Et si le Costa Rica était l’équipe surprise de cette Coupe du Monde ? Placée dans un groupe très relevée en compagnie de trois Champions du monde, l’Uruguay, l’Italie et l’Angleterre, la petite nation d’Amérique centrale (4,5 millions d'habitants) avait le profil idéal de la victime. L’Uruguay a payé pour voir que ce n’est pas le cas. Car la victoire des Costariciens de souffrent d'aucune contestation.

Malmenés en début de match, les hommes de Pinto concèdent un penalty que Cavani s’empresse de transformer. Mais déjà le Costa Rica bouscule une défense Albicleste plus que fébrile, à l’image d’un Diego Lugano, impliqué dans le penalty obtenu mais loin d’être irréprochable dans sa défense. De l’autre côté, c’est l’ancien Lorientais Joël Campbell qui fait des siennes. Virevoltant, puissant, inspiré, le joueur prêté par Arsenal à l’Olympiakos fait des misères à la défense adverse. Oui l’Uruguay mène mais non les doubles Champions du monde (1930 et 1950) ne sont pas tranquilles.

Deuxième de la zone Concacaf

Cette équipe du Costa Rica, deuxième de la zone Concacaf derrière les Etats-Unis mais devant le Mexique confirme qu’elle monte en puissance et qu’il faut désormais la respecter évidemment mais aussi le craindre. Peu après la pause, Campbell est à la réception d’un centre venu de la droite et crucifie Muslera d’une demi-volée parfaite. Le match prend déjà des allures d’exploit et ce n’est pas fini. Loin de là. Trois minutes plus tard, Duarte est habilement placé au second poteau sur un coup-franc et place une tête plongeante croisé pour donné l’avantage à son équipe. Pour mémoire, le Costa Rica n’a plus remporté de match de Coupe du monde depuis 2002 (succès contre la Chine 2-0).

Campbell et son clan

Huitième de finaliste en 1990, le Costa Rica a participé au Mondial en 2002 et en 2006 avant de revenir dans le gratin mondial cette année. Avec cette équipe brillante, le Costa Rica va désormais faire figure de possible révélation. La révélation c’est aussi Joël Campbell. Bon avec Lorient, bon aussi avec l’Olympiakos, le jeune joueur de 21 ans (il en aura 22 le 26 juin) explose au yeux du monde avec un match plein. Certes il a marqué mais il a aussi pesé sur une défense uruguayenne aux abois. Pour preuve sa frappe de loin qui passe tout proche de l’équerre de Muslera qui était battu peu après l’heure de jeu. Campbell et ses coéquipiers vont s'imicer dans la lutte pour la qualification dans ce groupe D.
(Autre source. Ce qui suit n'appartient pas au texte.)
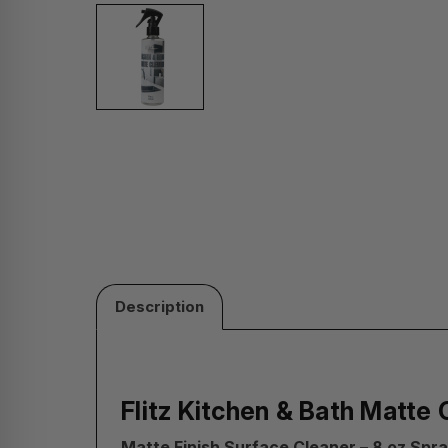
Description
Flitz Kitchen & Bath Matte 
Matte Finish Surface Cleaner – 8 oz Spra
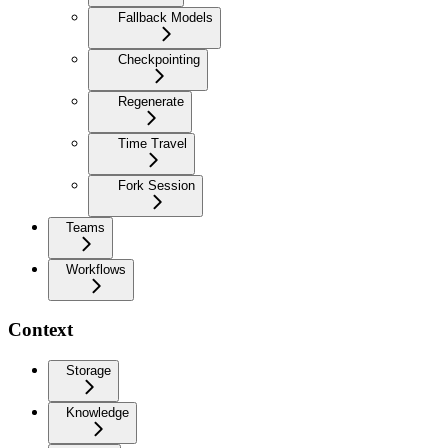
Fallback Models
Checkpointing
Regenerate
Time Travel
Fork Session
Teams
Workflows
Context
Storage
Knowledge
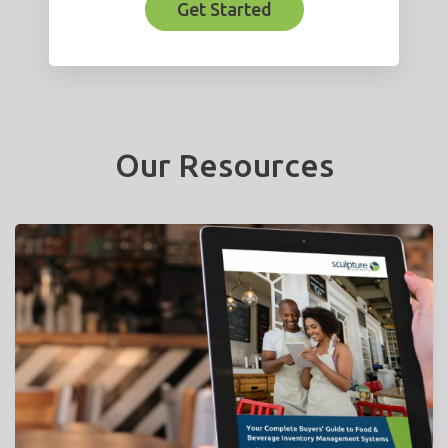
Get Started
Our Resources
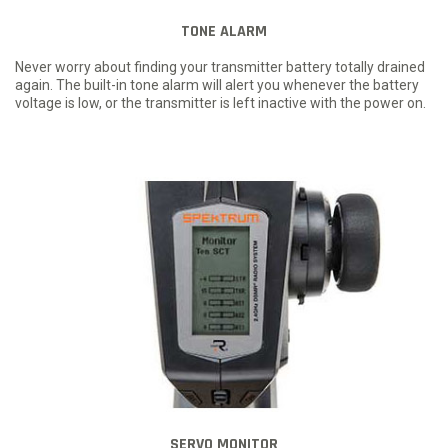
TONE ALARM
Never worry about finding your transmitter battery totally drained
again. The built-in tone alarm will alert you whenever the battery
voltage is low, or the transmitter is left inactive with the power on.
SERVO MONITOR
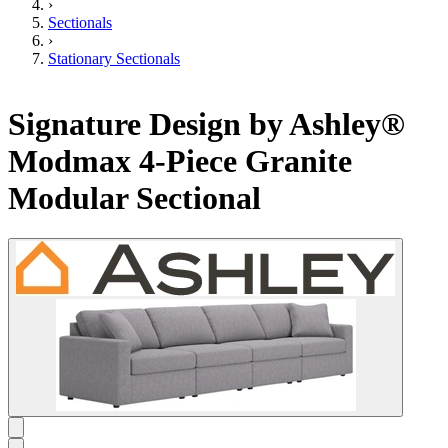
›
Sectionals
›
Stationary Sectionals
Signature Design by Ashley®
Modmax 4-Piece Granite
Modular Sectional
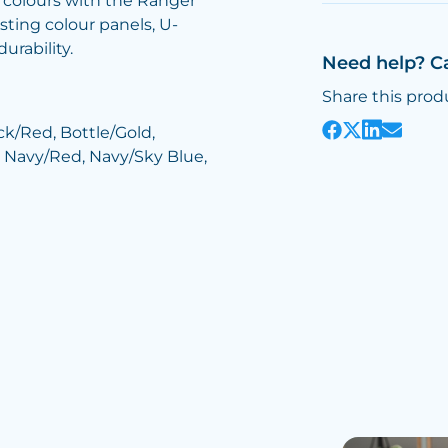
 colours with the Ranger
sting colour panels, U-
rability.
Need help? C
Share this prod
ck/Red, Bottle/Gold,
 Navy/Red, Navy/Sky Blue,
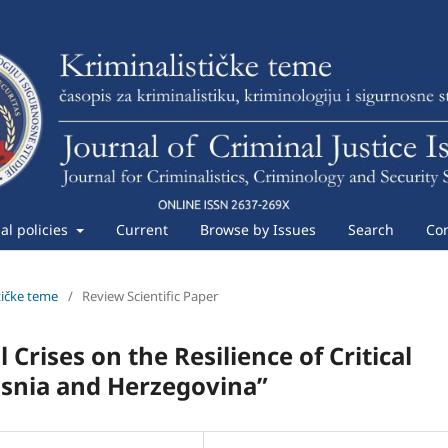
ial policies
Current
Browse by Issues
Search
Con
stičke teme
/
Review Scientific Paper
 Crises on the Resilience of Critical
Bosnia and Herzegovina”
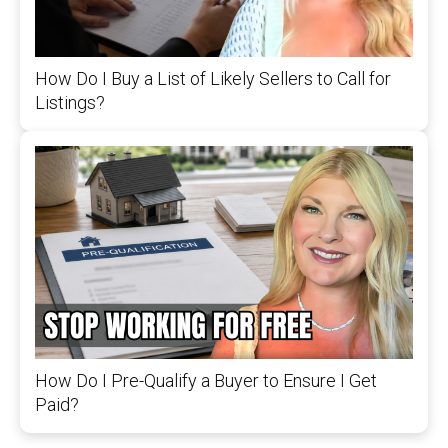
How Do I Buy a List of Likely Sellers to Call for
Listings?
How Do I Pre-Qualify a Buyer to Ensure I Get
Paid?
Après le vent de fraîcheur colombien, le Costa Rica vient lui aussi bousculer l’ordre établi. Superbe, la victoire sur la grande Uruguay (demi-finaliste en 2010, vainqueur de la Copa América en 2011) ne peut être mis sur le dos d’une quelconque réussite. Si des mauvais esprits en avaient encore envie, Urena, après une superbe action, vient clore le débat et porter le score à 3-1. Oui le Costa Rica était meilleur, n'en déplaise à Maxi Pereira expulsé dans les arrêts de jeu pour un mauvais geste. Oui le Costa Rica a fait sensation.